Data for review START

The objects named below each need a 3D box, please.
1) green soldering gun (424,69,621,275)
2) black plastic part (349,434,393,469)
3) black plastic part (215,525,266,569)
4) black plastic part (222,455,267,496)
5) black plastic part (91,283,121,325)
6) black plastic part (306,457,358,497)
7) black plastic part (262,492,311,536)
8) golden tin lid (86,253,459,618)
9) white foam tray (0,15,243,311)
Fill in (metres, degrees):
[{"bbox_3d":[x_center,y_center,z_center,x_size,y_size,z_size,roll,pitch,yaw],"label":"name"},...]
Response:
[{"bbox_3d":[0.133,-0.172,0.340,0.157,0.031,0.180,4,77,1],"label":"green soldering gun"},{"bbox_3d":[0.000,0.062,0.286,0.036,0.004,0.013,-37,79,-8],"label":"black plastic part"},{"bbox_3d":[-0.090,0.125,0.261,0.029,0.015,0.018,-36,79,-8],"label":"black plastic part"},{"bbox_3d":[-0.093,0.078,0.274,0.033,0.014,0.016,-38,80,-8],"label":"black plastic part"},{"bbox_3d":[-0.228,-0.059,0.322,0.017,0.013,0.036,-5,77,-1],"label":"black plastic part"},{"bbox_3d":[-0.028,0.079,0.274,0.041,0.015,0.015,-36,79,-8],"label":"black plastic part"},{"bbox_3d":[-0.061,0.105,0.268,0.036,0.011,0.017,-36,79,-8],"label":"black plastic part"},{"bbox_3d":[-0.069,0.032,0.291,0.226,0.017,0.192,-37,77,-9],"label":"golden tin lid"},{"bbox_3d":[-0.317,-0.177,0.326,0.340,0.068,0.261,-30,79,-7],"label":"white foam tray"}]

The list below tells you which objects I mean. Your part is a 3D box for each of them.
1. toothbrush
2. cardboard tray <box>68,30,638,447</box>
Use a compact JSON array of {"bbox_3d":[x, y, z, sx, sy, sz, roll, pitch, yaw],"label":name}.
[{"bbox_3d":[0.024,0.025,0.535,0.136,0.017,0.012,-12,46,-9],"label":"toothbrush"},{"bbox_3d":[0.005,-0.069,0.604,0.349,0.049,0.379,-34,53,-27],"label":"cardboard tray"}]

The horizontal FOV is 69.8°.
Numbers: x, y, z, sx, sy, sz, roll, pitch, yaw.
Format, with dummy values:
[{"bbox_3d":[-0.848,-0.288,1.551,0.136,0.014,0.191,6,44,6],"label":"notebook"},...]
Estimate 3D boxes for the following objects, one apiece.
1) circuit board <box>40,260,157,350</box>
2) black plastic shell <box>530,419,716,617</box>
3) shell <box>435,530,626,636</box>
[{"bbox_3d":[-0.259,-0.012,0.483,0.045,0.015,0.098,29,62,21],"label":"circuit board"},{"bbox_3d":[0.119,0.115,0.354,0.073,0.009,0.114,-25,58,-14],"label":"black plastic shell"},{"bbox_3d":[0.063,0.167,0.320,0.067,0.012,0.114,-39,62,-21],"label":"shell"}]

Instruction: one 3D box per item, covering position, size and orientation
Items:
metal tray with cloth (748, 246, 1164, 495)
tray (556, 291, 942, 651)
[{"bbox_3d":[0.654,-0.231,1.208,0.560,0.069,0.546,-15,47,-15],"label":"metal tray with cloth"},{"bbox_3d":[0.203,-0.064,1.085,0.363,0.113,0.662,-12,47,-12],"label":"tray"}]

Data for review END

**What is needed**
Where the word "below" shows up in a line of the entries above, copy that line.

**Task response**
The objects named below each need a 3D box, please.
The list below tells you which objects I mean. Your part is a 3D box for each of them.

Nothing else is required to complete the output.